▸ **TO DO**
Each entry must be copied exactly, without omission.

Stored data entries:
- - - - - - -
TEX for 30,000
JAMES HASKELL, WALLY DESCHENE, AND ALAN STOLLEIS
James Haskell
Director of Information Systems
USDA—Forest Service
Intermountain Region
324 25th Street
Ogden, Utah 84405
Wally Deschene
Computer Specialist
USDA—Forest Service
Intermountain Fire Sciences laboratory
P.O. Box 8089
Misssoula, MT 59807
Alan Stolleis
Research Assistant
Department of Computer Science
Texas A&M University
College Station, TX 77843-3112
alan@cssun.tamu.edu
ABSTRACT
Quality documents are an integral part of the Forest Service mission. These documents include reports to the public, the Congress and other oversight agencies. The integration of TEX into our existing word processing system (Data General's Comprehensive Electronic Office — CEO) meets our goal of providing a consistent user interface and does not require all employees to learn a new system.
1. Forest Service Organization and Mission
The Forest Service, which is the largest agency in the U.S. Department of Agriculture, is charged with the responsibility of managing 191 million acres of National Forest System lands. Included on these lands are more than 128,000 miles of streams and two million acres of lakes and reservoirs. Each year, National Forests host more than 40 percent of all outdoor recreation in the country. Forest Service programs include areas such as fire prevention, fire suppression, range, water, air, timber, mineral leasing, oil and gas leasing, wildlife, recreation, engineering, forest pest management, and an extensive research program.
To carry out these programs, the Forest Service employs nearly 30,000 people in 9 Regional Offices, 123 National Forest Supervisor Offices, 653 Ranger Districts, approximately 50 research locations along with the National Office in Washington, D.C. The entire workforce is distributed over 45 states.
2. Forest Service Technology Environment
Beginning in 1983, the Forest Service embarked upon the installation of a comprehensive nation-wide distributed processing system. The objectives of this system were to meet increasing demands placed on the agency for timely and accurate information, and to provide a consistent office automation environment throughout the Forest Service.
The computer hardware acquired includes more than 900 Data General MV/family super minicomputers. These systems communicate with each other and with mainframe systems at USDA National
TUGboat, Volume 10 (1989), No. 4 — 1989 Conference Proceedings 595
- - - - - - -
▸ **SOLUTION FOR THIS PROBLEM**
TEX for 30,000
JAMES HASKELL, WALLY DESCHENE, AND ALAN STOLLEIS
James Haskell
Director of Information Systems
USDA—Forest Service
Intermountain Region
324 25th Street
Ogden, Utah 84405
Wally Deschene
Computer Specialist
USDA—Forest Service
Intermountain Fire Sciences laboratory
P.O. Box 8089
Misssoula, MT 59807
Alan Stolleis
Research Assistant
Department of Computer Science
Texas A&M University
College Station, TX 77843-3112
alan@cssun.tamu.edu
ABSTRACT
Quality documents are an integral part of the Forest Service mission. These documents include reports to the public, the Congress and other oversight agencies. The integration of TEX into our existing word processing system (Data General's Comprehensive Electronic Office — CEO) meets our goal of providing a consistent user interface and does not require all employees to learn a new system.
1. Forest Service Organization and Mission
The Forest Service, which is the largest agency in the U.S. Department of Agriculture, is charged with the responsibility of managing 191 million acres of National Forest System lands. Included on these lands are more than 128,000 miles of streams and two million acres of lakes and reservoirs. Each year, National Forests host more than 40 percent of all outdoor recreation in the country. Forest Service programs include areas such as fire prevention, fire suppression, range, water, air, timber, mineral leasing, oil and gas leasing, wildlife, recreation, engineering, forest pest management, and an extensive research program.
To carry out these programs, the Forest Service employs nearly 30,000 people in 9 Regional Offices, 123 National Forest Supervisor Offices, 653 Ranger Districts, approximately 50 research locations along with the National Office in Washington, D.C. The entire workforce is distributed over 45 states.
2. Forest Service Technology Environment
Beginning in 1983, the Forest Service embarked upon the installation of a comprehensive nation-wide distributed processing system. The objectives of this system were to meet increasing demands placed on the agency for timely and accurate information, and to provide a consistent office automation environment throughout the Forest Service.
The computer hardware acquired includes more than 900 Data General MV/family super minicomputers. These systems communicate with each other and with mainframe systems at USDA National
TUGboat, Volume 10 (1989), No. 4 — 1989 Conference Proceedings 595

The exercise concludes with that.